> _DOCUMENT SEGMENT_:
━━━

Feature Visualisation Part 3 - Update
Since the last network visualisation post, I have spent time refining and perfecting the approach to producing the best images using the most straightforward code! This is partly because it forms part of my thesis and partly because I like to explore the internal representations of Convolution Neural Networks (CNNs).
In the previous post on visualisation, I highlighted Total Variation and Diversity as two losses we need to account for when producing images that maximally activate a kernel. It turns out that this isn’t really necessary, and we can produce images that are just as good by using transformation (translations, rotations and scaling) between rounds of optimisation. This was the first simplification. The second was that we sometimes had non-convergence in some of the images (they remained grey), which could have been due to the lack of ReLU redirection. ReLU redirection is necessary during early rounds of optimisation since the target kernel may not be active; therefore, no optimisation can be performed, leading to non-convergence (see this python file for more information). In addition, because the original code (Lucid and Lucent) used gradient descent rather than ascent (and the whole idea is to maximise the activation), there were some extra steps necessary to make sure the gradients were being traversed in the correct directions. To simplify this, I’ve changed the optimisation to focus on maximisation:
opt = torch.optim.Adam(params=[image_c.spectrum_mp], lr=lr, maximize=True)

━━━

> _GIVEN RECORDS_:
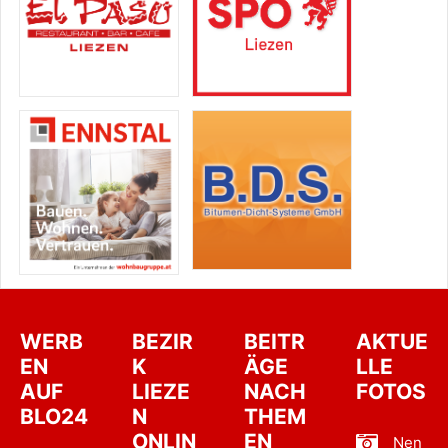
WERB
BEZIR
BEITR
AKTUE
EN
K
ÄGE
LLE
AUF
LIEZE
NACH
FOTOS
BLO24
N
THEM
ONLIN
EN
Nen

━━━

> _EXERCISES TO COMPLETE_:
a – Rewrite the stretch of the feature visualisation post from "Feature Visualisation Part" through "Neural Networks (CNNs).", swapping "thesis" for "dissertation".
b – Write what comes next in the feature visualisation post, picking up after its final line.

> _ANSWERS TO THE TASKS_:
a –
Feature Visualisation Part 3 - Update
Since the last network visualisation post, I have spent time refining and perfecting the approach to producing the best images using the most straightforward code! This is partly because it forms part of my dissertation and partly because I like to explore the internal representations of Convolution Neural Networks (CNNs).

b –
and added a small amount of noise to the gradients to kickstart image generation if there are no gradients to follow:
def image_grad_hook(grad):
grad = grad / (torch.norm(grad) + 1e-8) # Normalizing to unit norm
grad = grad + torch.normal(mean=0, std=1e-6, size=grad.shape).to(device)
return grad
Apart from these changes, nearly everything is the same! Through testing, it also achieves results that are pretty close to Lucent, all within 330 lines of code!
While the code is specifically designed to work with GoogLeNet1 (it uses the TorchVision GoogLeNet transforms, and the undo_decorrelate
function uses the colour correlation matrix specifically calculated for GoogLeNet), it seems to work really well for ResNet2!
The images are included below, starting with the GoogLeNet activation images from 4c.branch4.1.conv
:
These are the activation images from ResNet-18 layer3.1.conv2
:
The full code to produce these visualisations is here:
# BatchNorm based visualisation!
import torch
import torchvision
from torchvision.transforms import v2
import numpy as np
class Activation(torch.nn.Module):
"""
Define a new loss function for visualisation
"""
def forward(self, activation):
"""
Overrides the default forward behaviour of torch.nn.Module
Parameters:
- activation (torch.Tensor): The activation tensor after the network function has been applied to the image
Returns:
- (torch.Tensor): The mean of the activation tensor (avoiding the boarder to reduce artifacts)
"""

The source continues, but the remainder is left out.